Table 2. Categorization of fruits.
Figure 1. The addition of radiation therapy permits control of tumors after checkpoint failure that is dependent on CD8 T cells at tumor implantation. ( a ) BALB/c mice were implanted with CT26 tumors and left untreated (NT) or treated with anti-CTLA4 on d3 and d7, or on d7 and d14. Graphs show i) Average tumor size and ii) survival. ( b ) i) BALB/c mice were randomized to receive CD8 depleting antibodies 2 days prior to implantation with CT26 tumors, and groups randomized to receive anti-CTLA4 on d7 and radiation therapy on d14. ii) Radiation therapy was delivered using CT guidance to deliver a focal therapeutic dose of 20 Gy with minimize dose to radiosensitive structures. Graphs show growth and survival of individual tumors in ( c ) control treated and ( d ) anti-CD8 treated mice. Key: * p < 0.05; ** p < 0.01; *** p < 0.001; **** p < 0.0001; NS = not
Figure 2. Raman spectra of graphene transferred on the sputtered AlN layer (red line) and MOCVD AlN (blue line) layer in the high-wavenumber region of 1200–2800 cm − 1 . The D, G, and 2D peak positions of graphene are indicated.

* * *

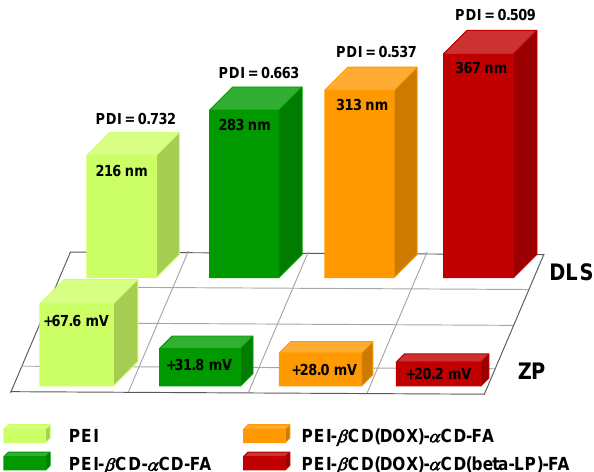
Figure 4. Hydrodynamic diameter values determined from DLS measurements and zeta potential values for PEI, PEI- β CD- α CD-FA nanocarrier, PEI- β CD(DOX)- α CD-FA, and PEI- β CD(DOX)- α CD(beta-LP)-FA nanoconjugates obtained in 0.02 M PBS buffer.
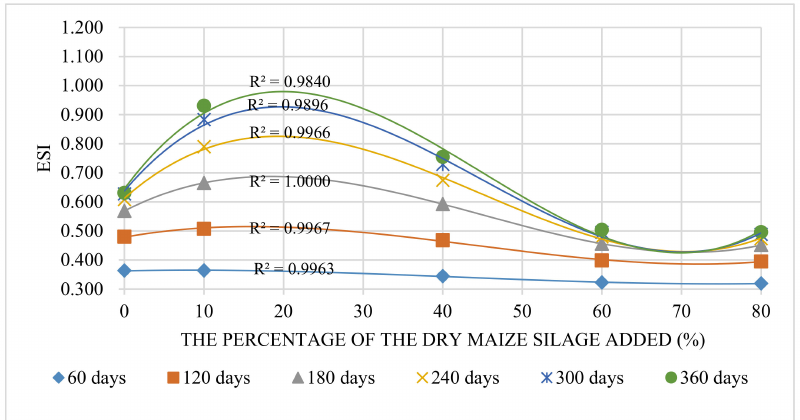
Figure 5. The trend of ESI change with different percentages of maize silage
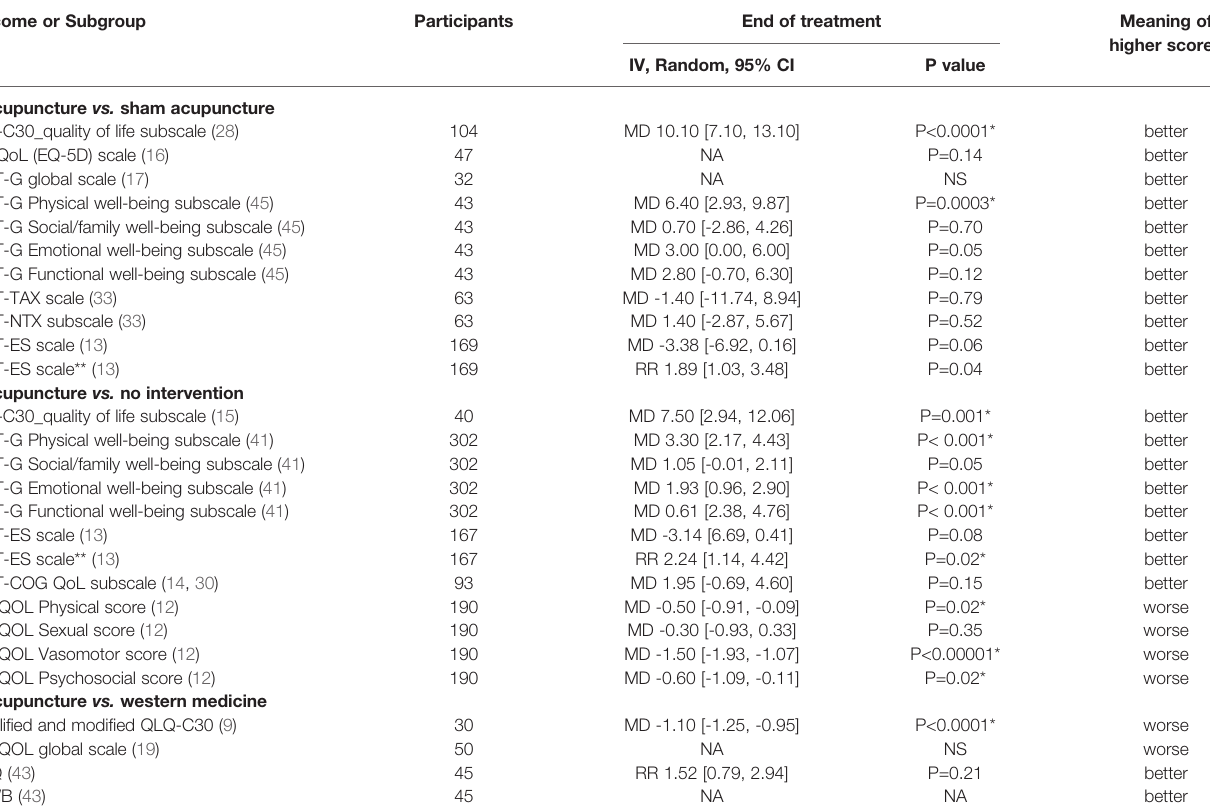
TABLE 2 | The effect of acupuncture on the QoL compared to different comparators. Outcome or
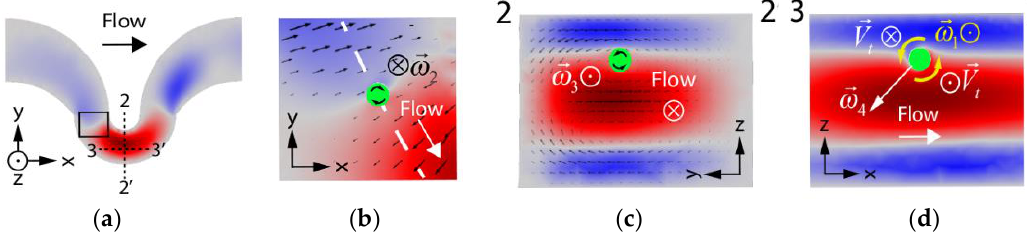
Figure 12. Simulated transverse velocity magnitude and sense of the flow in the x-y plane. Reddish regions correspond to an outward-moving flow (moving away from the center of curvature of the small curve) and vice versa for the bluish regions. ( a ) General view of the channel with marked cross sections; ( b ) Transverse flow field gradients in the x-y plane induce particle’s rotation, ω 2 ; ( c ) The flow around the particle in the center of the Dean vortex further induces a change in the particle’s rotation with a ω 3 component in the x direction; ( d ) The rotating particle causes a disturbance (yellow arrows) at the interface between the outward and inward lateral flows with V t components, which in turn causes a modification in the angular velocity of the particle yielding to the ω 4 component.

---

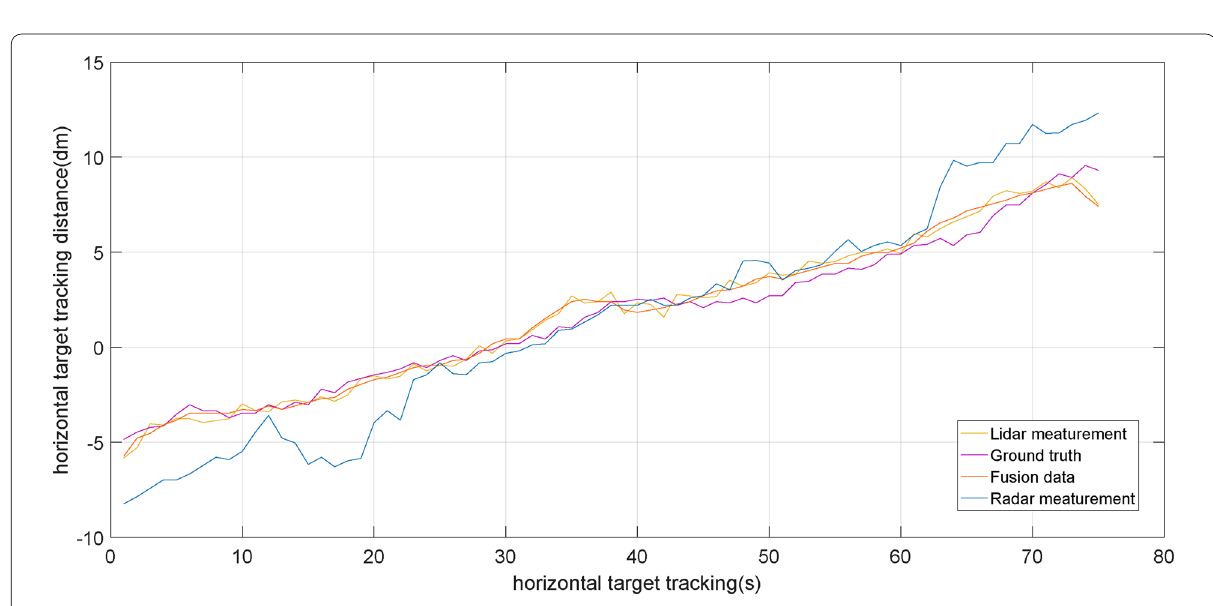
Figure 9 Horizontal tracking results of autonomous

## About this exercise
If a line in the records above holds the string "different", copy it out.

## Exercise result
Figure 5. The trend of ESI change with different percentages of maize silage
TABLE 2 | The effect of acupuncture on the QoL compared to different comparators. Outcome or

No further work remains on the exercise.